Using the information =>
• A. Using the forum thread on upgrading gears, explain in one to three sentences why svede1212 says gears cost more for a GTO than for a Mustang.
• B. Rewrite the part of the gears thread from "On a bone stock" to "intake, or f/i.", changing "bone stock" to "factory stock".

Text for analysis =>
********************
# Upgrade Gears?



## Usarmymullins (May 1, 2011)

With my bonestock GTO I am looking at future mods to put into my car and wondered if upgrading the gears in my car would be beneficial for the price?


----------



## svede1212 (Nov 1, 2005)

I have 3.91 gears and I have mixed feelings about them. They hurt gas mileage and as I added power it became too easy to spin the tires when launching from a dead stop. At other times they make the car feel a little lighter. I certainly don't think it's one of the early mods I'd do tho. LTs, cam, head work, suspension, etc. are a better bang for the buck IMHO.


----------



## 87GN06GTO07IRL (Aug 10, 2009)

On a bone stock car like yours i think they'd be a great starting mod. You won't have the tire spinning issues like Svede has. Yes you'll lose about two mpg, but we didn't buy these cars for the gas milage. They will really wake your car up. If you'd don't plan on doing a lot to the car they are a great bang for the buck. If your not trying to spend much, they are waaaaay cheaper than long tubes, cam, heads, intake, or f/i.


----------



## AlaGreyGoat (Jul 6, 2006)

Dunno about cheap. Just the ring and pinion is around $700 and the major install kit is around $250 PLUS labor to do it.

Larry


----------



## gmantheman (Feb 20, 2011)

AlaGreyGo
at;273010 said:


> Dunno about cheap. Just the ring and pinion is around $700 and the major install kit is around $250 PLUS labor to do it.
> 
> Larry


Are you sure about those prices? Ring and pinion should be $150 to 200, install kit $100 or so and labor $250-350. Gear install on my mustang was right around $585 parts and labor. I think gear install parts and labor on GTO should be around the same price.


----------



## Usarmymullins (May 1, 2011)

*Gears*

My friend has a 04 mustang gt and his gears are cheap but i hav looked around and it seems to be way more expensive to upgrade the gears for a GTO


----------



## svede1212 (Nov 1, 2005)

There's some faulty logic there. How many Mustangs were produced that that fit? Half a million? Maybe more? There were less than 45,000 total GTOs imported. Gears are from $450 for a new product American gear set to $680 for the original Australian gears. You need a major gear install kit for $165 and THEN you pay labor, $300-$500. you're looking at $900-$1,345 (plus shipping) for a gear set and install. Welcome to the GTOs.


----------



## gmantheman (Feb 20, 2011)

Damn IDK that. I guess no gear upgrade for me.


----------



## Poncho Dan (Jun 30, 2009)

See, I think 3.91s are a little over the top for the M6's, but a good fit for the autos. I'm really considering 3.73's and a TruTrac so that I get the benefit of gears while eliminating the trans rowing I have to do at 55mph in varied terrain. Super tired of having to drop to 5th when I go up hill at anything between 50-65...
********************
(Spatial grounding data)
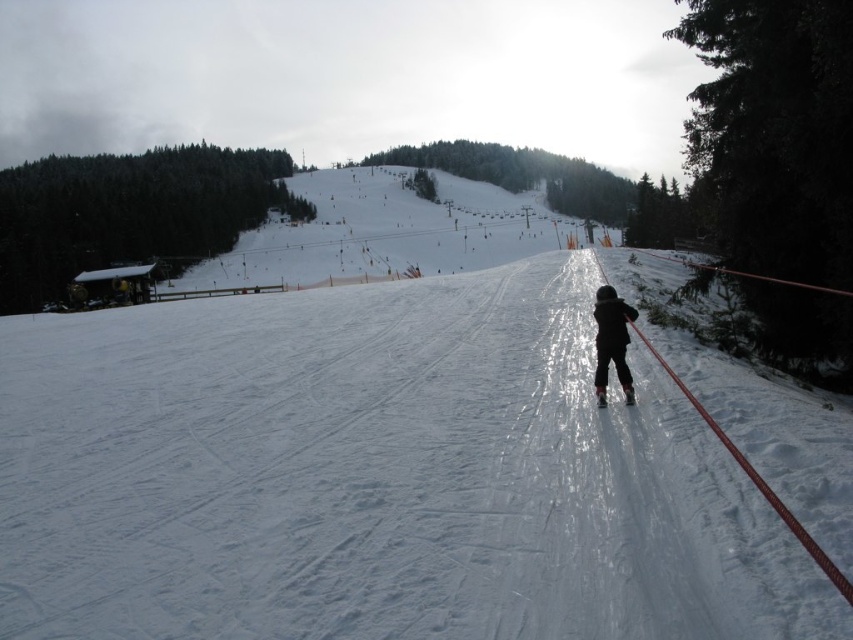
Which is in front, point (114, 593) or point (610, 344)?

Point (114, 593)

Between white smooth snow at center and black matte snowsuit at center, which one appears on the left side from the viewer's perspective?

From the viewer's perspective, white smooth snow at center appears more on the left side.

The image size is (853, 640). Describe the element at coordinates (368, 474) in the screenshot. I see `white smooth snow at center` at that location.

I want to click on white smooth snow at center, so click(x=368, y=474).

Which is in front, point (619, 420) or point (604, 394)?

Point (619, 420) is in front.

Can you confirm if white smooth snow at center is wider than matte black ski at center?

Indeed, white smooth snow at center has a greater width compared to matte black ski at center.

I want to click on white smooth snow at center, so click(x=368, y=474).

In the scene shown: How much distance is there between black matte snowsuit at center and matte black ski at center?

black matte snowsuit at center is 3.45 feet from matte black ski at center.

Consider the image. Is black matte snowsuit at center below matte black ski at center?

Incorrect, black matte snowsuit at center is not positioned below matte black ski at center.

Who is more distant from viewer, (601, 308) or (631, 400)?

The point (601, 308) is behind.

Find the location of a particular element. This screenshot has width=853, height=640. black matte snowsuit at center is located at coordinates (611, 340).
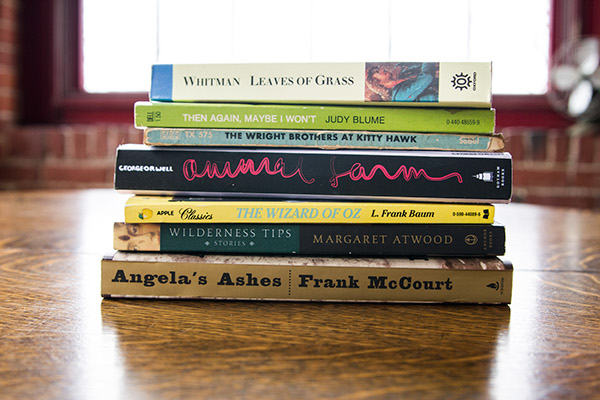
Where is `books`? books is located at coordinates (313, 278), (265, 229), (260, 213), (287, 175), (268, 139), (281, 119), (296, 90).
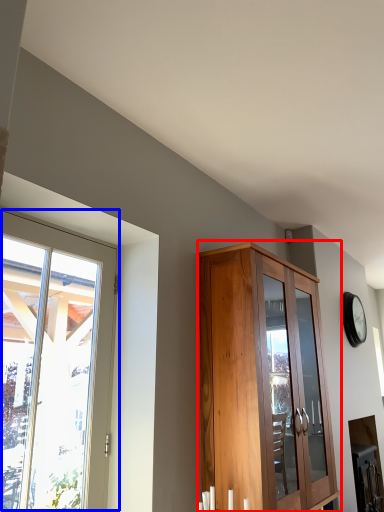
Question: Which of the following is the farthest to the observer, cupboard (highlighted by a red box) or window (highlighted by a blue box)?

Choices:
 (A) cupboard
 (B) window

Answer: (A)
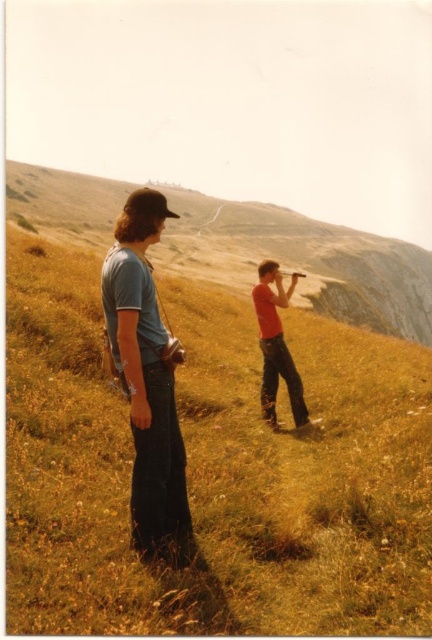
Question: Can you confirm if yellow grass at center is thinner than matte red shirt at center?

Choices:
 (A) no
 (B) yes

Answer: (A)

Question: Which of these objects is positioned farthest from the yellow grassy at center?

Choices:
 (A) yellow grass at center
 (B) matte red shirt at center
 (C) denim jeans at center

Answer: (A)

Question: Does denim jeans at center have a lesser width compared to matte red shirt at center?

Choices:
 (A) yes
 (B) no

Answer: (B)

Question: Considering the relative positions of denim jeans at center and matte red shirt at center in the image provided, where is denim jeans at center located with respect to matte red shirt at center?

Choices:
 (A) above
 (B) below

Answer: (B)

Question: Which object is closer to the camera taking this photo?

Choices:
 (A) denim jeans at center
 (B) matte red shirt at center
 (C) yellow grassy at center

Answer: (C)

Question: Which object is the closest to the yellow grassy at center?

Choices:
 (A) denim jeans at center
 (B) matte red shirt at center

Answer: (B)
********************
Results in order =>
• A. Far more Mustangs that the gears fit were produced, perhaps half a million or more, while fewer than 45,000 GTOs were imported in total. With so few GTOs, the gear set, the major install kit and the labor add up to roughly $900 to $1,345 plus shipping.

• B.
On a factory stock car like yours i think they'd be a great starting mod. You won't have the tire spinning issues like Svede has. Yes you'll lose about two mpg, but we didn't buy these cars for the gas milage. They will really wake your car up. If you'd don't plan on doing a lot to the car they are a great bang for the buck. If your not trying to spend much, they are waaaaay cheaper than long tubes, cam, heads, intake, or f/i.